Free Capitalist Network - Community Archive
Mises Community Archive
An online community for fans of Austrian economics and libertarianism, featuring forums, user blogs, and more.

How Laws + Taxes Divert Resources and Lowers Quality of Life

How Laws + Taxes Divert Resources and Lowers Quality of Life
by Alex Merced

 Everyone thinks there needs to be more laws for this and that to basically prevent or control everything they don't like without realizing the consequences of laws, and if they need money to enforce this law they'll create a tax. The problem is that to keep this legal and tax institution manageable it needs an army of lawyers and accountants which require money, money that could of been used elsewhere to develop new consumer technology or medical innovations. The only benefit you get from an army of lawyers and accountants is preventing being hassled by the federal government, this does not free up my day for more leisure time or make me healthier which would improve my quality of life. Actually it lowers my quality of life due to the leisure time lost having to keep track of receipts and documentation so that way the slightest mistake doesn't result in financial ruin in the courts, and I can't imagine the stress and paranoia of a more and more complex legal/tax system can result in a longer life span. Some might respond saying that this is good, only with laws can we maintain some sort of preferred social order (which everyone has a different definition of) and we need taxes to enforce those laws. On top of creating this "ideal" social order it creates highly paid lawyer and accounting jobs. These people assume that if the government didn't spend the taxed portion of peoples incomes they wouldn't of spent it, and I can tell your personally that is not the case.
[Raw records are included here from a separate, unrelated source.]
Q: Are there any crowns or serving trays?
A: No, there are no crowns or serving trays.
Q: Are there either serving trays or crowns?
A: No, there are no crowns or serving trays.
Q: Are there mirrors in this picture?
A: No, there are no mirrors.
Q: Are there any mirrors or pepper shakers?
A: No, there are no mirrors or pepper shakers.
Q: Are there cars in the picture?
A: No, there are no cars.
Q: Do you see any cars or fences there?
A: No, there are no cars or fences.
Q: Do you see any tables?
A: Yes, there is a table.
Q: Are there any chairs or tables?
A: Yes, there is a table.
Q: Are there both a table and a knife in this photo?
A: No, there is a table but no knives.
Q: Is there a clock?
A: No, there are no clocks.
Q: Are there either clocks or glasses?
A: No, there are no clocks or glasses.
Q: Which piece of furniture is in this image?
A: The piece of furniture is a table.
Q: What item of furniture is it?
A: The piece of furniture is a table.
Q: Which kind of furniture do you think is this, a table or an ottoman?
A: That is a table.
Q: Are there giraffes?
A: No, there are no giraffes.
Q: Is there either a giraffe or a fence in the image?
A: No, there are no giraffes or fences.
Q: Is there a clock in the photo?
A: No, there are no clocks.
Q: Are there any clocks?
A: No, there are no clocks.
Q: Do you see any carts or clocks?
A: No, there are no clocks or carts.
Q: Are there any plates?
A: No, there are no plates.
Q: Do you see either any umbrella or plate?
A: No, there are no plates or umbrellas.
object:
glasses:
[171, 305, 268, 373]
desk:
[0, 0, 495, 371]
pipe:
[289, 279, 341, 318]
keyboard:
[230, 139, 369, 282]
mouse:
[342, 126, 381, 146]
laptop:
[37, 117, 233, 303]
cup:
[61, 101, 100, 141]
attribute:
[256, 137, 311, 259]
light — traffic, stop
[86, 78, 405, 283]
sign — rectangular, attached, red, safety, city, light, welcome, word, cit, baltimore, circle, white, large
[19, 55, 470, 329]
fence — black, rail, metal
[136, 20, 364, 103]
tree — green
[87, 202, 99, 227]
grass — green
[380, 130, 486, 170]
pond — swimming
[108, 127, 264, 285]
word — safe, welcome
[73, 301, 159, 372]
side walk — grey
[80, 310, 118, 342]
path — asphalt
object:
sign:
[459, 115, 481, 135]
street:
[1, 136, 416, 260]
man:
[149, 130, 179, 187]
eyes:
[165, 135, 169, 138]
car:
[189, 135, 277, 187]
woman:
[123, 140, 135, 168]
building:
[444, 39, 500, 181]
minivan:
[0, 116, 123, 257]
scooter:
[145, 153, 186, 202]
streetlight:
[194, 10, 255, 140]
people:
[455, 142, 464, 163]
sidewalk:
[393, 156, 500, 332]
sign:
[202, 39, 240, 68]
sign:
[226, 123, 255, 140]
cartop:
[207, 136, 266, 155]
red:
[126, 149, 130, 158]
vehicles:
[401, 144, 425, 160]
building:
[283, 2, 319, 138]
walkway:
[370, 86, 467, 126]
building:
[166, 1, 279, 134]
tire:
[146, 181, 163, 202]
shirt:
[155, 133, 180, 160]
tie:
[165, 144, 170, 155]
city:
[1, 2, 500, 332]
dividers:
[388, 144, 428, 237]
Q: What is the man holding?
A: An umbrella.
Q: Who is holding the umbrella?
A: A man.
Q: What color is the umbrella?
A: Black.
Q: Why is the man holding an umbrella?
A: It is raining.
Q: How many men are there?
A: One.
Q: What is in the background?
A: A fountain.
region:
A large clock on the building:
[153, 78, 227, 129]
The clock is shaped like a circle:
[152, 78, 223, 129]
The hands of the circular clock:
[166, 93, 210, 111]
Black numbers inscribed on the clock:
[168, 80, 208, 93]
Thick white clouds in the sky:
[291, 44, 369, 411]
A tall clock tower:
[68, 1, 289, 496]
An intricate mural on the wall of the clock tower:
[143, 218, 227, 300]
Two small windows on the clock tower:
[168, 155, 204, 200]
Where I would of spent that money is another sector of the economy that would of seen growth in activity and jobs if I had the money to spend there which probably would have been something that added value to my life and subjectively see it. A concept that has left modern day is that of opportunity cost, the thought of what "could of been" if an action had not been taken. If I had not spent my extra income supposedly, then I probably would of saved it but then the bank will spend it by loaning it out to home owners and entrepreneurs who may develop a good or service I may value enough to withdraw that savings and buy later. The bottom line is that resources are limited, and if more and more resources must be spent to keep up with a tax and legal system of growing complexity then that's less resources for something else and that is not optimal.